Чем дальше я вчитывался в этот текст, тем больше я впадал в тоску и растерянность. Сказать: “Вы знаете, это для меня эстетически неприемлемо” — было бы смешно, недопустимо, звучало бы просто наглостью. Тем более людям, которым я стольким обязан, которые так помогли мне и моей семье. Ты служащий, тебе платят деньги — вот и выполняй работу, которая тебе поручена.
Я мучился ужасно. Две недели ходил больной. Марина в те недели еще не овладела новым композером, не могла сделать работу за меня. Не то чтобы я ставил владельцев в безвыходную ситуацию. Часть русского набора все равно отдавалась другой фирме, так что речь шла в конечном итоге о перераспределении работы. Но я понимал, что о таком не просят. Однако снова и снова всплывала горькая мысль: вот я уехал на пятом десятке из своей страны, где говорят, пишут и читают на моем родном языке, уехал только для того, чтобы не участвовать в том, что мне глубоко чуждо. И оказался в ситуации, когда я своими руками должен принимать участие в том, что для меня эстетически мучительно.

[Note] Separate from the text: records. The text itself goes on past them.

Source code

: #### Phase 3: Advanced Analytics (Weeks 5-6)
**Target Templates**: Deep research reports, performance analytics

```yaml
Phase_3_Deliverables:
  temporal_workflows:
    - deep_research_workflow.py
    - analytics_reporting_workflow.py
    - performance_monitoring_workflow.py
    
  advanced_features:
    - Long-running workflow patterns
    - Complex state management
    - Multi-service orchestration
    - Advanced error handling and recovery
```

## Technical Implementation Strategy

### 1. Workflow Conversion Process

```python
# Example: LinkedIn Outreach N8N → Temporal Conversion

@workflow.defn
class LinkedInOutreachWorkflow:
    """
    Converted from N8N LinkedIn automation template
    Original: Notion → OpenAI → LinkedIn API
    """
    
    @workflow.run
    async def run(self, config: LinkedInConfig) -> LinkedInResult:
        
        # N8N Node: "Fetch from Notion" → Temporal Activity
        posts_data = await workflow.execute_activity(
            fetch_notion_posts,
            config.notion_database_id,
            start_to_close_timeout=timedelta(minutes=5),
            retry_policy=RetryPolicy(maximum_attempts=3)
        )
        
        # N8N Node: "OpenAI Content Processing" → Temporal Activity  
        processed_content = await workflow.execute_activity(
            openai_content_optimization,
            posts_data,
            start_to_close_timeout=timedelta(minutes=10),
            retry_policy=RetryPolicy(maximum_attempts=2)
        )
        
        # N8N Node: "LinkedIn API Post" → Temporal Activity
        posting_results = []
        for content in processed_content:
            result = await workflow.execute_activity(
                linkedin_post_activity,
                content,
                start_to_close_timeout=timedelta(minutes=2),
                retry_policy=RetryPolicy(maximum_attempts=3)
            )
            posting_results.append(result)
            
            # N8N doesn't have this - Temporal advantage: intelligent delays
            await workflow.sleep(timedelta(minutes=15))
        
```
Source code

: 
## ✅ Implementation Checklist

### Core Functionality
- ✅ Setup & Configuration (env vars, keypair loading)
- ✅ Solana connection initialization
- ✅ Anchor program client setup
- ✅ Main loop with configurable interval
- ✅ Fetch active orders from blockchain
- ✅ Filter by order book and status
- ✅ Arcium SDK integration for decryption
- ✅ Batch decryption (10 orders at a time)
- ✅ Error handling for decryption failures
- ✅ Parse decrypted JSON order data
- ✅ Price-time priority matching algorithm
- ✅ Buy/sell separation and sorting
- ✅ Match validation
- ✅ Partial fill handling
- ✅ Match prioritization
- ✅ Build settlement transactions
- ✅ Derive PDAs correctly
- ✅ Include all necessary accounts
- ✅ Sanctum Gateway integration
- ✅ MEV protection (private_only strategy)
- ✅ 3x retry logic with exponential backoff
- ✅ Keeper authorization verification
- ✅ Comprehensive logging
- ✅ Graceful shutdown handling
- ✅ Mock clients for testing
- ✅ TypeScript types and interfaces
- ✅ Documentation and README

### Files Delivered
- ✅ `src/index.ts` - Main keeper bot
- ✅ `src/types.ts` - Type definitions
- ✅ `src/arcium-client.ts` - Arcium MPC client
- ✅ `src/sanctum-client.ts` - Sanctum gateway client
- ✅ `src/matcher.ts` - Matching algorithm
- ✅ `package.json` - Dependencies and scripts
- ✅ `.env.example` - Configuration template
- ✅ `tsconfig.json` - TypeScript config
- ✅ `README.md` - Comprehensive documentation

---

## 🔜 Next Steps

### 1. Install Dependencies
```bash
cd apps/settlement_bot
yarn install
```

В конце концов я упал Профферам в ноги. Просил поручить набор другой фирме. Обещал искупить свою вину какими-нибудь сверхурочными трудами. Они помрачнели, как и следовало ожидать. Тут все сходилось: и то, что он себе такое позволяет, и то, что он смеет отвергать нашего любимого писателя и друга. Этому объяснения нет, прощения нет! Думаю, это был переломный момент, после которого отношение Карла ко мне резко изменилось.
NB: Поэт порой командует непослушными словами, загоняя их в размер, как командир командует необученными солдатиками, втискивая их в строй. но слова не солдатики. За насилие над собой они мстят.